A Spiritual Pit
This is something that is quite close to my heart. While browsing Reddit the other day, I came across an article on the dark side of meditation. Now, this is something that I had talked about some years ago, well prior to rebooting my blog. It’s something I came across when I realised that my meditation practise was releasing repressed anger. This manifested as moment of rage during my practise, but in daily life as a tendency to get very internally angry about old events or events that really don’t warrant it.
Of course, the vast majority of events we lose our tempers over aren’t worth it.

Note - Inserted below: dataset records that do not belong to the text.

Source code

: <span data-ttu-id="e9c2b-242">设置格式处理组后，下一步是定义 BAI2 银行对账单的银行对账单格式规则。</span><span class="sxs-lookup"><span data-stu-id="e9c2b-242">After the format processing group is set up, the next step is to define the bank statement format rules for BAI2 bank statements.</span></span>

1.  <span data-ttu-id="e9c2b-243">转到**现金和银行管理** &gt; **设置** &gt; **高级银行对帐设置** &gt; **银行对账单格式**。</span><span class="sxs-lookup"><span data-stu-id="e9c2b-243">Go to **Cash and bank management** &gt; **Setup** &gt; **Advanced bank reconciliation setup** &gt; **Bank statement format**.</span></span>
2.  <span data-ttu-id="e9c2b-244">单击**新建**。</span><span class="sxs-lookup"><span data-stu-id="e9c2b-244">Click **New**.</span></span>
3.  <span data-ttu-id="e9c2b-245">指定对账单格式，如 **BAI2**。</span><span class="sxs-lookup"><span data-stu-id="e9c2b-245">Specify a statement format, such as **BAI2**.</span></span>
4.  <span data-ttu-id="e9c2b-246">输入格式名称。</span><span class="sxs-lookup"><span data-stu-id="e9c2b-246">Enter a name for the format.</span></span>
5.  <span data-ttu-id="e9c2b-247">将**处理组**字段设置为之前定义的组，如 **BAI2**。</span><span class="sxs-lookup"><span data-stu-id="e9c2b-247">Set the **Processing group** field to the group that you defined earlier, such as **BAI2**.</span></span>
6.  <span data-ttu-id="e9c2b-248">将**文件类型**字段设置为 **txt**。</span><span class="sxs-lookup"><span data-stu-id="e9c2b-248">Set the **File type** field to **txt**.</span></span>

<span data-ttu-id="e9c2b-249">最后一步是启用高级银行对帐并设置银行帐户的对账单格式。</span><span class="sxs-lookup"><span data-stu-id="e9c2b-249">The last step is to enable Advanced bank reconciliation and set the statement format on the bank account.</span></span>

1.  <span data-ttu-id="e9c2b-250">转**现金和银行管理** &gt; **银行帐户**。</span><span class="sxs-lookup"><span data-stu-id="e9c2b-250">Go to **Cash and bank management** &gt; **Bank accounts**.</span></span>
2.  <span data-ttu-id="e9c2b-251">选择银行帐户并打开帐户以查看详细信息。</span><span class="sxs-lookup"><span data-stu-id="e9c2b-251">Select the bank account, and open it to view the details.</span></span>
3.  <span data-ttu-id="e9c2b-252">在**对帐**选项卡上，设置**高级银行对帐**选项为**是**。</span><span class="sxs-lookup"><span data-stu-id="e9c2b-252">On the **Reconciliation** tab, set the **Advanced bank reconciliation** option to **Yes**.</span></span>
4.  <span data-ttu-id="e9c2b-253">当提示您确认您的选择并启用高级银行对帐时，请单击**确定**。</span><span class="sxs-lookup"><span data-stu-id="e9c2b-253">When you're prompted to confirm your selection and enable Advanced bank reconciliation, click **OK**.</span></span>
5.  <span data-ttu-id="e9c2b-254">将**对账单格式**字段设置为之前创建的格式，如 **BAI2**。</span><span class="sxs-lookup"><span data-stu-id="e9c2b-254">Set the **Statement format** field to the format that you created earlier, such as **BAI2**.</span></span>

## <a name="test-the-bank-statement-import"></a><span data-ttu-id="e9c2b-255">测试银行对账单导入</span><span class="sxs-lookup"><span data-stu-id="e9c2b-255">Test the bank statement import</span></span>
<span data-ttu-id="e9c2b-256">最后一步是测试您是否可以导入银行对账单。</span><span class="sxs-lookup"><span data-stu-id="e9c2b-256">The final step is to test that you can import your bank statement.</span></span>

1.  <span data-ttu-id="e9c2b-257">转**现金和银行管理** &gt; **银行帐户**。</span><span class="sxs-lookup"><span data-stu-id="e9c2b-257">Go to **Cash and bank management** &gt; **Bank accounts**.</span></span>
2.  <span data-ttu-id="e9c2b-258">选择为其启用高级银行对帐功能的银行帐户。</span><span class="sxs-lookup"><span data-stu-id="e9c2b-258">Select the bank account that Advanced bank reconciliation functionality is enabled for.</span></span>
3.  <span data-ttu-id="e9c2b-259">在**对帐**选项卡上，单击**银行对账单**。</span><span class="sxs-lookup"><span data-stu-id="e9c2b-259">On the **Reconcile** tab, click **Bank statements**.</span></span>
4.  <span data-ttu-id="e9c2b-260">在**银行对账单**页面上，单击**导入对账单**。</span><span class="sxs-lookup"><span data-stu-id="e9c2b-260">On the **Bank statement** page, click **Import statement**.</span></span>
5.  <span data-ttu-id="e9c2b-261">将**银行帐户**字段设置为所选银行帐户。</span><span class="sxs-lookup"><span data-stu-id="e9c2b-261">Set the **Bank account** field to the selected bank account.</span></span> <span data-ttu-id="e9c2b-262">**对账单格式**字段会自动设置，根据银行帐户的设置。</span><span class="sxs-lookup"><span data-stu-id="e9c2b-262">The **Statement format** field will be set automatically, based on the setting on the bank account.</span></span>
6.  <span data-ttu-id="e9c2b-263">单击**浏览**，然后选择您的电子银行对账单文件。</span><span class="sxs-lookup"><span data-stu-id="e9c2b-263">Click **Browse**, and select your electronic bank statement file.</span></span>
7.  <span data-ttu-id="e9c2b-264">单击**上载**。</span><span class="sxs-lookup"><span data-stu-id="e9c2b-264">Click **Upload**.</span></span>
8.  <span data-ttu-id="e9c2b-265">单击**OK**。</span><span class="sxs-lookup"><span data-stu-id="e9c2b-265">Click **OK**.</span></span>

The vast majority of things we consider to be “must haves” are really nothing of the sort. It’s useful to have this sort of perspective, which is the kind of perspective that I find Buddhist practise has helped give me. The other perspective is the knowledge that any Taoist would point out, every Yin has a Yang. Meditation is a wonderful thing, like nothing else on Earth; but that Yin has a Yang. It’s not just for relaxation, I’ve the effects once described as “the wings of transformation”. That’s apt. It’s also something that’s under emphasised in my view in the current seeming mindfulness craze.
Meditation starts you on a journey and not all of the places on that journey are sweetness and bliss. When you grow in awareness, you get more awareness of everything, not just the good places, but the bad too. As an analogy, imagine a stream. It starts in the mountains and works it way towards the sea. Along the way there are rapids, shallows and waterfalls; but also sedate stretches and beautiful scenery. The stream is us. We have to pass through all of these things on our journey to the ocean, they were always there, we just aren’t aware of them till we get to them.
I’ve found that the trick to dealing with the rough parts, is to realise that this is a section of the journey, not its end.